From October to April the program ventured into 23 different Tucson-area schools, teaching children the basics of the game and providing many with their first introduction to the sport. Ranging as far north as Estes Elementary in Marana to extending as far south as Continental Elementary in Green Valley, 12,327 children enjoyed participating in the "coolest sport" in Southern Arizona.
With each school receiving their own set of sticks, balls, nets and Coyotes/Roadrunners pennies, the program will continue to grow into the 2019-20 season. Each student also received a complimentary ticket for a Roadrunners home game this season.
While the growth of youth hockey is on full display in Tucson, the love of the game ranges to the recreational community as well, as shown with another capacity year for the Tucson Adult Hockey League (TAHL).
Due to popular demand the league added another four teams for the Fall 2018 season, bringing their total to 16 teams and 240 players. Each season the league has reached that capacity and then turns to a waiting list with free agents hoping to grab a spot in the only association in Tucson for adult play.
For the first time as well the league added a 2019 Spring League, proving the ice will be utilized when open.
To learn more about the TAHL, visit their information page HERE.
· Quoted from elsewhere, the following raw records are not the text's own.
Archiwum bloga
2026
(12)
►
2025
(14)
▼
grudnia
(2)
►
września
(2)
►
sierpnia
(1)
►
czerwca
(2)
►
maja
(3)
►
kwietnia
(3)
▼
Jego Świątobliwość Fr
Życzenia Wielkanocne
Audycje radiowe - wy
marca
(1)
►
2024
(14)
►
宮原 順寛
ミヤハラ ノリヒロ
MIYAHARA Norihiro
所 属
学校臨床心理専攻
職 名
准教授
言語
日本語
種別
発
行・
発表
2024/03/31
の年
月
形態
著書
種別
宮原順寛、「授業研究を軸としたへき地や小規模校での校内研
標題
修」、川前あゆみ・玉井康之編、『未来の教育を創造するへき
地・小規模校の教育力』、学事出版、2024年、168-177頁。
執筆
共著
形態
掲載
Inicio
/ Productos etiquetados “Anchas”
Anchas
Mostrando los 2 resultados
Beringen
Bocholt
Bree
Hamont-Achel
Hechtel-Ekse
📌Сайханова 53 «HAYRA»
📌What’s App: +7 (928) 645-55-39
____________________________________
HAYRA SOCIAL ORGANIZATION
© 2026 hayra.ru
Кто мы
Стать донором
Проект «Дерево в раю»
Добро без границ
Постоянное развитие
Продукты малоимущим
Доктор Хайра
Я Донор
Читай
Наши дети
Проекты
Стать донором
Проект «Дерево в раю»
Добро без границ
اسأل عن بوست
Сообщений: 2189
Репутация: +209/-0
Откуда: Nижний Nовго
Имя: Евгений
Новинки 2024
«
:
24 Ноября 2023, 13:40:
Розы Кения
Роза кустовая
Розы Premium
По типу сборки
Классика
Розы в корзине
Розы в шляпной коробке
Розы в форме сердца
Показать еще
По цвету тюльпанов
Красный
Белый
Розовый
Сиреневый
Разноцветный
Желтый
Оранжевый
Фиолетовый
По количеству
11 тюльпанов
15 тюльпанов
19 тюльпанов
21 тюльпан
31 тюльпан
Also making its way to Tucson for the 2018-19 season was the Little Howlers program, an on-ice youth hockey program hosted in cooperation with the Arizona Coyotes development program, the National Hockey League's "Learn to Play Program", USA Hockey, CCM and local rinks.
The program, which consists of six (6) one-hour sessions designed to provide kids ages 5-9 a risk-free introduction to the sport of hockey, and includes a full head-to-toe set of gear, complete with stick and skates, runs just $150.
The Coyotes plan to host another Little Howler's session in Tucson this upcoming season as well. Registration begins in August and typically fills up within the first week. To learn how to sign your child up, visit the program's page HERE.
The local inline hockey program is also experiencing a high rate of growth over the past season, taxing the capacity of their current schedule at the Tucson Indoor Sports Center. With youth programs utilizing the majority of Friday evenings for several years, Erik Dahl, President of the Junior Wildcats, says that they're now being forced to look at other days of the week and time slots to meet the demand.
"We've especially seen a huge growth in the number of really young hockey players and the number of girls playing hockey. The travel portion of the Tucson Junior Wildcats has grown each season since 2014 with the 2018-19 being no different. One difference about the most recent campaign was that all five age divisions in the Inline Hockey Association of Arizona (IHAAZ) for the first time."